Stale bread may be substituted for fresh. Use 1 1/2 quarts stale bread and skip step 1.

Quahog clams are large hard-shell clams. They are sometimes sold as “chowder clams.”

To purge clams, submerge them in a large container of salted cold water (about 3% salinity) and let stand for 30 minutes. Lift out clams. If there is no sand in the bottom of the container, they’re ready to scrub and use. If there is sand, drain and rinse the container, fill with fresh salted water, and return clams for 30 more minutes. Continue this process until the water is clear and free of sand.

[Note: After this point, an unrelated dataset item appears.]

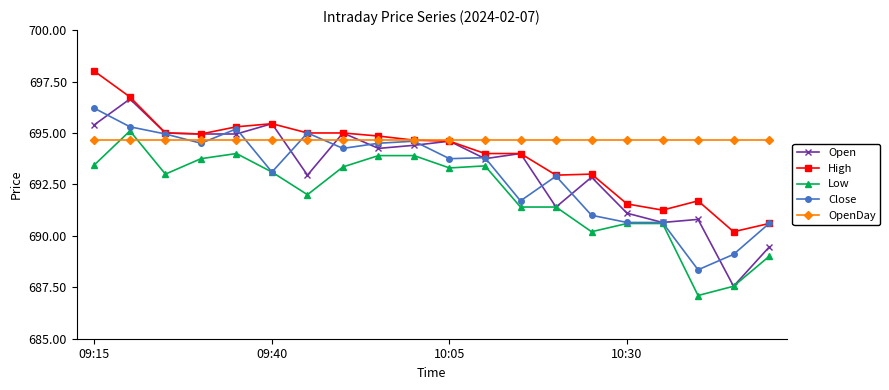

True or false: Close has more than 2 interior local peaks.

True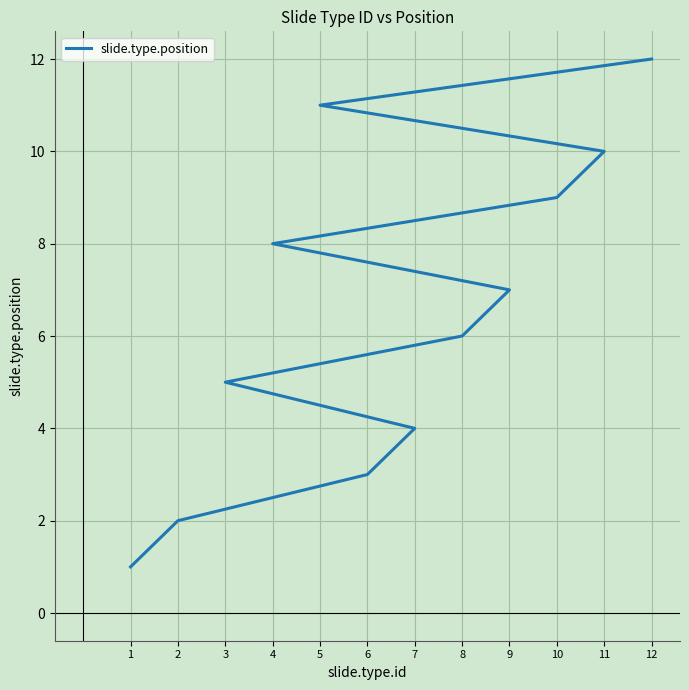

What is the maximum value shown in the chart?

12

If you want to avoid steaming the clams and cleaning the clam shells in this recipe, a good fish monger will sell you chopped raw quahog clam meat, and already cleaned shells to make stuffies at home, just call in advance and ask. If you choose to go this route, skip steps 2 through 4 in the recipe. Add 2 cups of raw clam meat with the onion mixture to saute and cook through. Substitute bottled clam juice in place for the clam cooking broth.

Unused clam broth can be cooled down and refrigerated for up to 3 days or frozen for up to 2 months.

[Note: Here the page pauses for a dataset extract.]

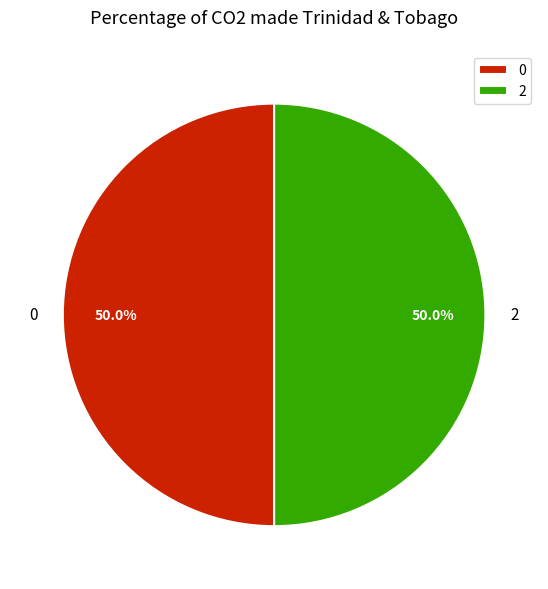

How many slices are in this pie chart?

2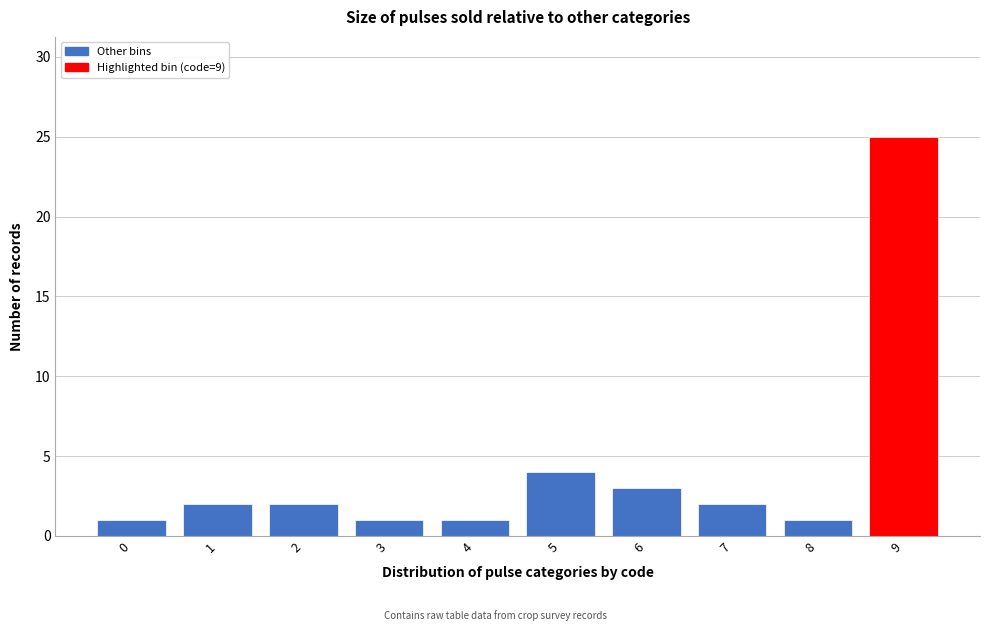

Reading left to right, list all the values displayed in this chart.

1	2	2	1	1	4	3	2	1	25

The amount of seasoning and paprika in chouriço can vary greatly. If you are using a deep rich red chouriço that has a strong paprika aroma, you might not want to use the additional paprika in the recipe.

Make-Ahead and Storage

The clam shells filled with stuffing can be covered and refrigerated, prior to baking, for up to 2 days or wrapped tightly in plastic wrap and frozen for up to 1 month. Thaw in the refrigerator overnight before baking.